__Instruction__.
Of all the lines in these entries, count those that contain "Filipa" and give only the total.

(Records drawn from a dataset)

* * * *

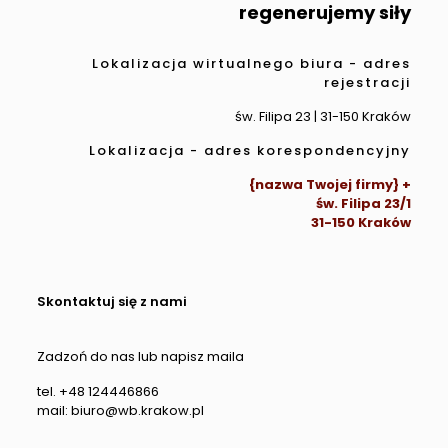
regenerujemy siły
Lokalizacja wirtualnego biura - adres
rejestracji
św. Filipa 23 | 31-150 Kraków
Lokalizacja - adres korespondencyjny
{nazwa Twojej firmy} +
św. Filipa 23/1
31-150 Kraków
Skontaktuj się z nami
Zadzoń do nas lub napisz maila
tel. +48 124446866
mail: biuro@wb.krakow.pl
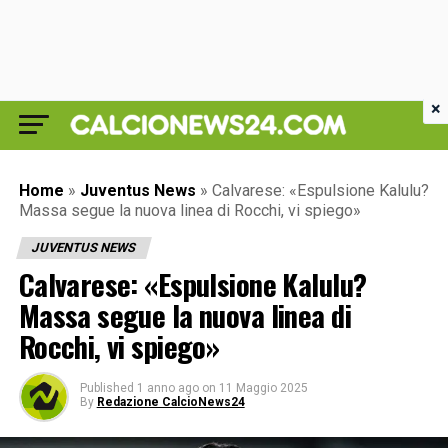
×
Home
»
Juventus News
»
Calvarese: «Espulsione Kalulu?
Massa segue la nuova linea di Rocchi, vi spiego»
JUVENTUS NEWS
Calvarese: «Espulsione Kalulu?
Massa segue la nuova linea di
Rocchi, vi spiego»
Published
1 anno ago
on
11 Maggio 2025
By
Redazione CalcioNews24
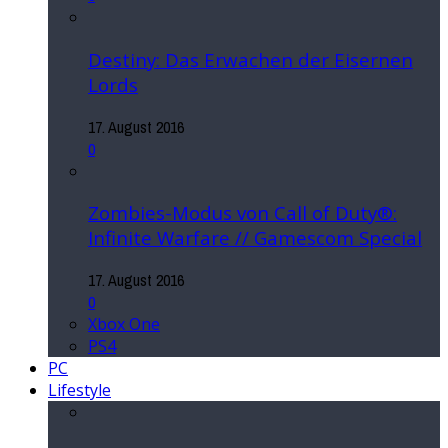
Destiny: Das Erwachen der Eisernen
Lords
17. August 2016
0
Zombies-Modus von Call of Duty®:
Infinite Warfare // Gamescom Special
17. August 2016
0
Xbox One
PS4
PC
Lifestyle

* * * *

__Task answer__.
2